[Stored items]
════════
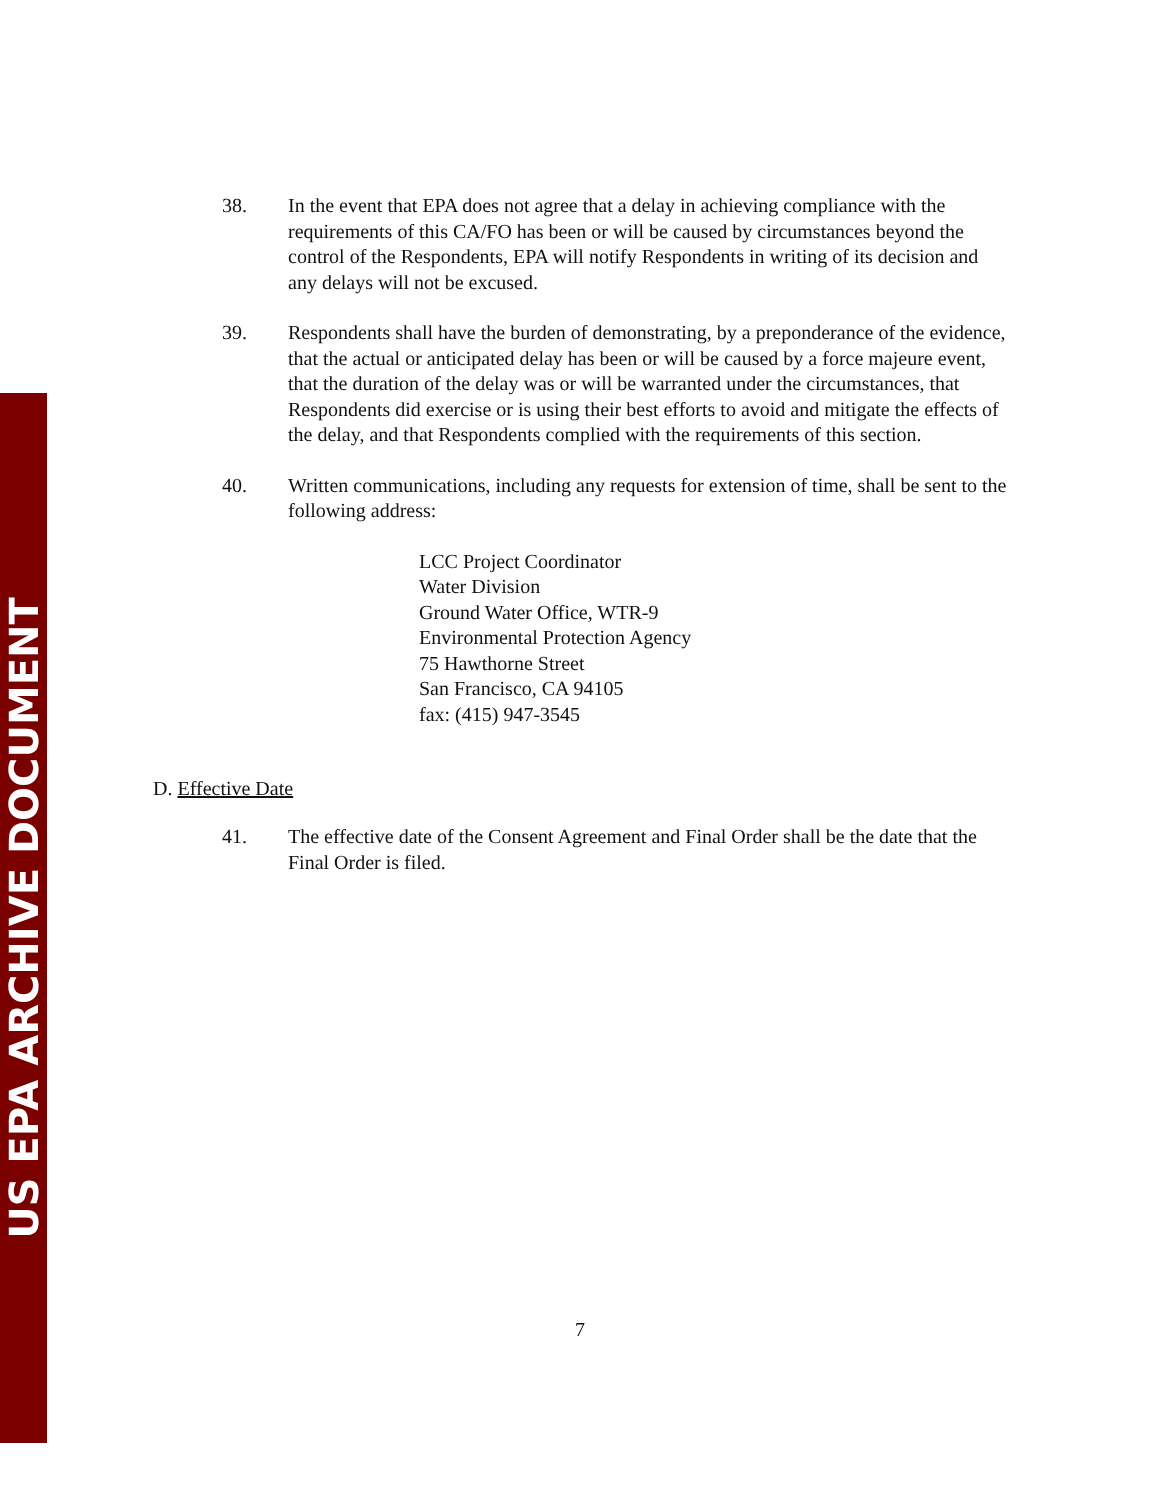US EPA ARCHIVE DOCUMENT
38. In the event that EPA does not agree that a delay in achieving compliance with the requirements of this CA/FO has been or will be caused by circumstances beyond the control of the Respondents, EPA will notify Respondents in writing of its decision and any delays will not be excused.
39. Respondents shall have the burden of demonstrating, by a preponderance of the evidence, that the actual or anticipated delay has been or will be caused by a force majeure event, that the duration of the delay was or will be warranted under the circumstances, that Respondents did exercise or is using their best efforts to avoid and mitigate the effects of the delay, and that Respondents complied with the requirements of this section.
40. Written communications, including any requests for extension of time, shall be sent to the following address:
LCC Project Coordinator
Water Division
Ground Water Office, WTR-9
Environmental Protection Agency
75 Hawthorne Street
San Francisco, CA 94105
fax: (415) 947-3545
D. Effective Date
41. The effective date of the Consent Agreement and Final Order shall be the date that the Final Order is filed.
7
════════
> **EXERCISE REQUIREMENTS**
The lines to reproduce run from the one that contains "Water Division" through the last line above; copy them exactly.

> **COMPLETED TASK**
Water Division
Ground Water Office, WTR-9
Environmental Protection Agency
75 Hawthorne Street
San Francisco, CA 94105
fax: (415) 947-3545
D. Effective Date
41. The effective date of the Consent Agreement and Final Order shall be the date that the Final Order is filed.
7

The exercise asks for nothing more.